Nearby, Essyllt was lying on the ground, close to her litter. One of the two Brigante who’d been helping to carry the litter was lying senseless next to her, a livid red mark showing where he’d been hit in the head. The other litter-bearer had a bloodied mouth, but was trying to help Essyllt back to her pallet.
‘Who are you to speak to us like that, woman?’ one of the warriors demanded. His nose exploded and spread itself across his face as the butt of Tangwen’s spear crushed it. He staggered back. He looked ready to use the heavy iron blade he was holding easily in his right hand.
‘I’ll have courtesy, or you’ll have the sharp end of my spear,’ she told him.
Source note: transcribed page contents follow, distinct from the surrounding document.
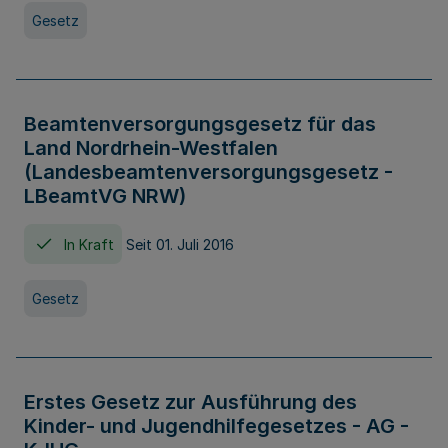
Gesetz
Beamtenversorgungsgesetz für das
Land Nordrhein-Westfalen
(Landesbeamtenversorgungsgesetz -
LBeamtVG NRW)
In Kraft
Seit 01. Juli 2016
Gesetz
Erstes Gesetz zur Ausführung des
Kinder- und Jugendhilfegesetzes - AG -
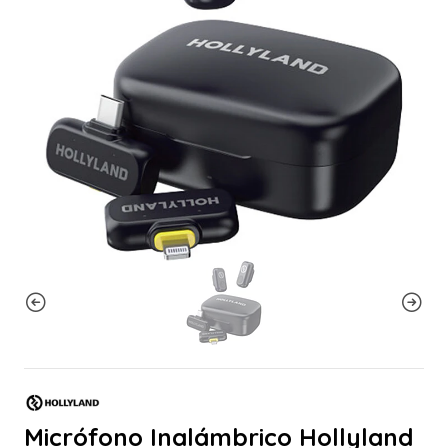
Micrófono Inalámbrico Hollyland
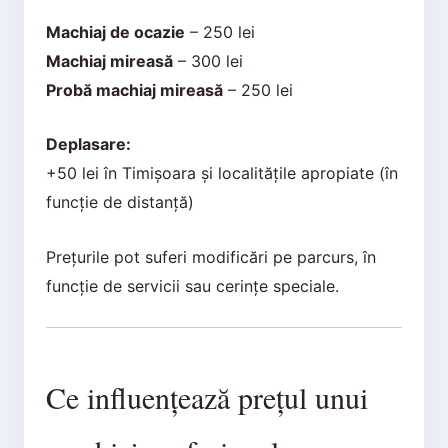
Machiaj de ocazie
– 250 lei
Machiaj mireasă
– 300 lei
Probă machiaj mireasă
– 250 lei
Deplasare:
+50 lei în Timișoara și localitățile apropiate (în
funcție de distanță)
Prețurile pot suferi modificări pe parcurs, în
funcție de servicii sau cerințe speciale.
Ce influențează prețul unui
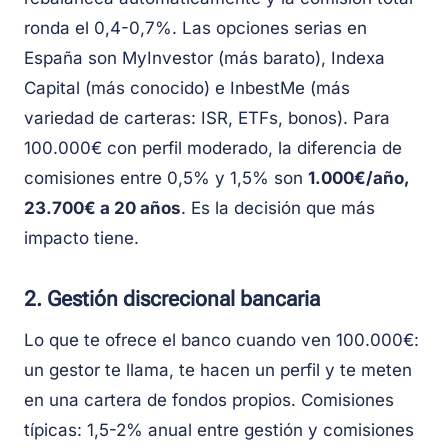
ronda el 0,4-0,7%. Las opciones serias en
España son MyInvestor (más barato), Indexa
Capital (más conocido) e InbestMe (más
variedad de carteras: ISR, ETFs, bonos). Para
100.000€ con perfil moderado, la diferencia de
comisiones entre 0,5% y 1,5% son
1.000€/año,
23.700€ a 20 años
. Es la decisión que más
impacto tiene.
2. Gestión discrecional bancaria
Lo que te ofrece el banco cuando ven 100.000€:
un gestor te llama, te hacen un perfil y te meten
en una cartera de fondos propios. Comisiones
típicas: 1,5-2% anual entre gestión y comisiones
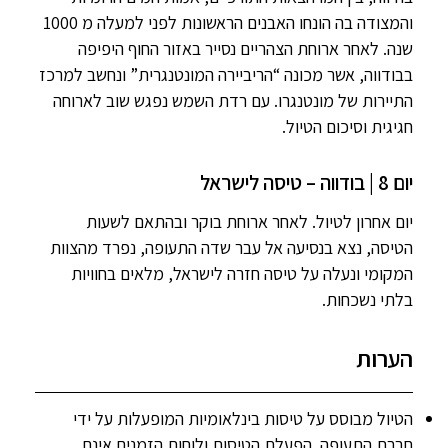
והמצודה בה הונחו האבנים הראשונות לפני למעלה מ 1000
שנה. לאחר ארוחת הצהריים נסייר באזור החוף היפיפה
בבודווה, אשר מכונה “הריביירה המונטנגרית” ונחשב למרכז
התיירות של מונטנגרו. עם רדת השמש נפגש שוב לארוחה
חגיגית וסיכום הטיול.
יום 8 | בודווה – טיסה לישראל
יום אחרון לטיול. לאחר ארוחת בוקר ובהתאם לשעות
הטיסה, נצא בנסיעה אל עבר שדה התעופה, נפרד מהצוות
המקומי ונעלה על טיסה חזרה לישראל, מלאים בחוויות
בלתי נשכחות.
הערות
הטיול מבוסס על טיסות בינלאומיות המופעלות על ידי
חברת התעופה. הפעלת הטיסות ולוחות הזמנים אינם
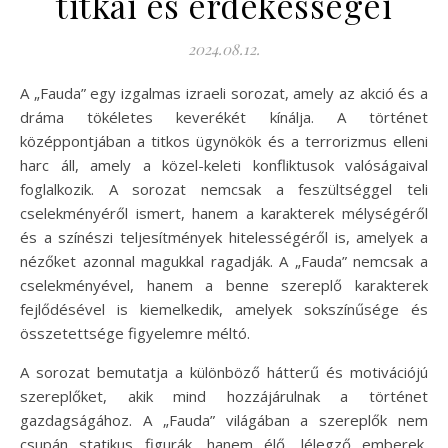
titkai és érdekességei
2024.08.12.
A „Fauda” egy izgalmas izraeli sorozat, amely az akció és a
dráma tökéletes keverékét kínálja. A történet
középpontjában a titkos ügynökök és a terrorizmus elleni
harc áll, amely a közel-keleti konfliktusok valóságaival
foglalkozik. A sorozat nemcsak a feszültséggel teli
cselekményéről ismert, hanem a karakterek mélységéről
és a színészi teljesítmények hitelességéről is, amelyek a
nézőket azonnal magukkal ragadják. A „Fauda” nemcsak a
cselekményével, hanem a benne szereplő karakterek
fejlődésével is kiemelkedik, amelyek sokszínűsége és
összetettsége figyelemre méltó.
A sorozat bemutatja a különböző hátterű és motivációjú
szereplőket, akik mind hozzájárulnak a történet
gazdagságához. A „Fauda” világában a szereplők nem
csupán statikus figurák, hanem élő, lélegző emberek,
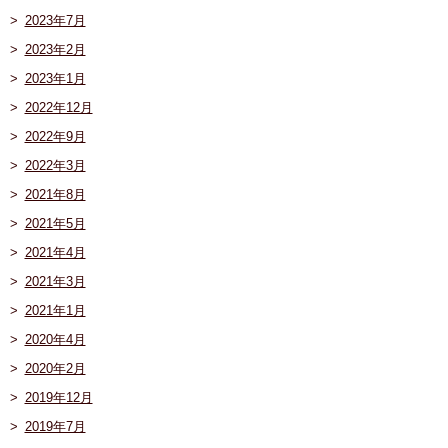
2023年7月
2023年2月
2023年1月
2022年12月
2022年9月
2022年3月
2021年8月
2021年5月
2021年4月
2021年3月
2021年1月
2020年4月
2020年2月
2019年12月
2019年7月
The man glared at her and then smiled through his thick, white-streaked, bushy beard. He was a large man, about
equal parts fat and muscle. A half-closed dead-eye, two fingers remaining on his left hand and a patchwork of scar tissue on his face told of a long life as a warrior. His boiled-leather armour was also well scarred, and had been stained black at some point in its past. He started to laugh, a low, rumbling sound.
‘I like you, but I want to kill the demon,’ he told her.
‘So did your friend, and look where that got him.’ She nodded to the corpse on the ground. ‘And this is no demon. Don’t make excuses for your people’s weakness.’
‘They wanted to burn Essyllt and some of the others,’ Kush managed.
‘Why?’ she demanded of the thick-set bearded man. The man she’d hit in the throat appeared to be recovering and more warriors were surrounding them. Back in the trees she could see the other survivors advancing. Some of them had makeshift weapons and looked just about desperate enough to use them. Germelqart had his club. She saw Mabon, knife in hand, moving and ready to attack one of the armoured warriors. It would be a massacre.
‘They have the sickness,’ the bearded man said.
‘So?’ replied Tangwen.
‘We burn them, it doesn’t spread.’
‘They have travelled with us, and none of us has caught it. It comes from the spawn of Andraste, abominations of the goddess, not the afflicted themselves.’
‘Are you a dryw, to know this?’
‘Are you?’ Tangwen demanded angrily.
The warrior opened his mouth to answer.
‘Nerthach acts under my orders.’ The voice was quiet enough, but carried. Tangwen risked a quick glance in the direction from which it came. The speaker wore the black robe of a dryw, one of the sacrificers. The robe was open – he wore armour underneath it – and although he leaned on a gnarled staff, a sheathed sword hung from his belt. The hood of his robe hid most of his facial features, but a long beard with a braided moustache hung down from it. He was built similarly to the warrior with the dead-eye but looked to be less fat and more muscle. Tangwen was pretty sure she knew who he was.